1942 biography of Luis Carlos Prestes by Jorge Amado

First edition
(publ. Livraria Martins Editora)

The Knight of Hope or The Life of Luis Carlos Prestes (Portuguese: O Cavaleiro da Esperança ou Vida de Luis Carlos Prestes) is a 1942 book by Jorge Amado, a biography of the well-known Brazilian revolutionary Luis Carlos Prestes. It has not been published in English.

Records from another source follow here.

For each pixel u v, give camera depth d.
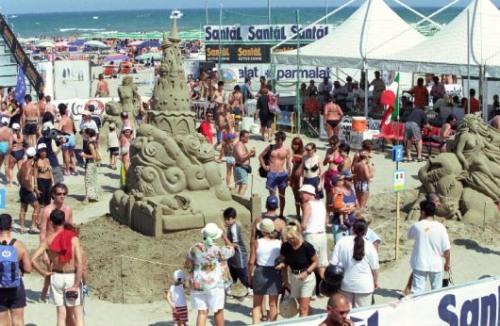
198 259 9.90
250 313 11.29
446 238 10.76
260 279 10.23
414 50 25.05
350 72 36.12
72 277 9.88
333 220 13.28
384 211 16.38
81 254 9.89
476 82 32.94
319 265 10.84
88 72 34.06
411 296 9.34
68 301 9.84
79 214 17.02
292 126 26.98
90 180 18.09
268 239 10.28
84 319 11.01
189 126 15.23
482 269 13.27
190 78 37.22
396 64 24.92
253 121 26.67
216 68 37.41
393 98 23.78
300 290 10.12
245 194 17.48
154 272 12.41
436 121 23.92
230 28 37.03
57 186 11.03
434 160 15.94
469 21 24.28
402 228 15.12
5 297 9.55
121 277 12.20
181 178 14.72
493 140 16.17
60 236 9.83
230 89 35.66
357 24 27.36
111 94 38.34
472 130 15.95
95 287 12.11
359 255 9.84
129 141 18.48
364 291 9.90
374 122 24.31
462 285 9.63
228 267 11.51
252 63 36.88
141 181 14.66
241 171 16.69
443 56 23.97
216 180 15.02
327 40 27.62
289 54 28.06
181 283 10.28
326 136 25.72
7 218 9.65
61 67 33.53
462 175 15.78
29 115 21.77
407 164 21.94
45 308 11.46
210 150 15.12
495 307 9.93
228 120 23.34
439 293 9.50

The Knight of Hope salutes the heroism of Prestes. In 1924 he set out on a 25,000 kilometer march that became known as the Prestes Column. In 1935 he founded the National Liberation Alliance and led the so-called "Communist Conspiracy". He was imprisoned in 1936 by the Getúlio Vargas dictatorship, along with his pregnant wife. The book expresses considerable support for Prestes's positions and indeed admiration for his person. As Amado observed, the book was written “with passion, about someone who is loved”. However, one critic has argued that Amado’s estimate of the significance of Prestes is somewhat exaggerated, while admitting that the biography "is useful testimony to the relation between art and political life".

Amado himself suffered censorship and political persecution under Brazil’s Estado Novo regime (1937–45). He was imprisoned in both 1936 and 1937, accused of being a Communist and a subversive. In 1937, copies of his various works were burned in a public square in Salvador along with those of others. He decided to write Prestes’ biography in 1941 to campaign for the release of the revolutionary leader, who was still in prison. The book was written in Buenos Aires and published in the Spanish language in 1942. Copies were only available on the black market in Brazil, and the text circulated in secret. The Argentine edition was later banned.

The first Brazilian edition was published in 1945, but disappeared from bookstores after the military coup of 1964. The next edition was not published until 1979. Throughout the biography Jorge Amado addresses an imaginary female reader, showing his intention to speak directly to the Brazilian people, encouraging them to support democracy and liberty.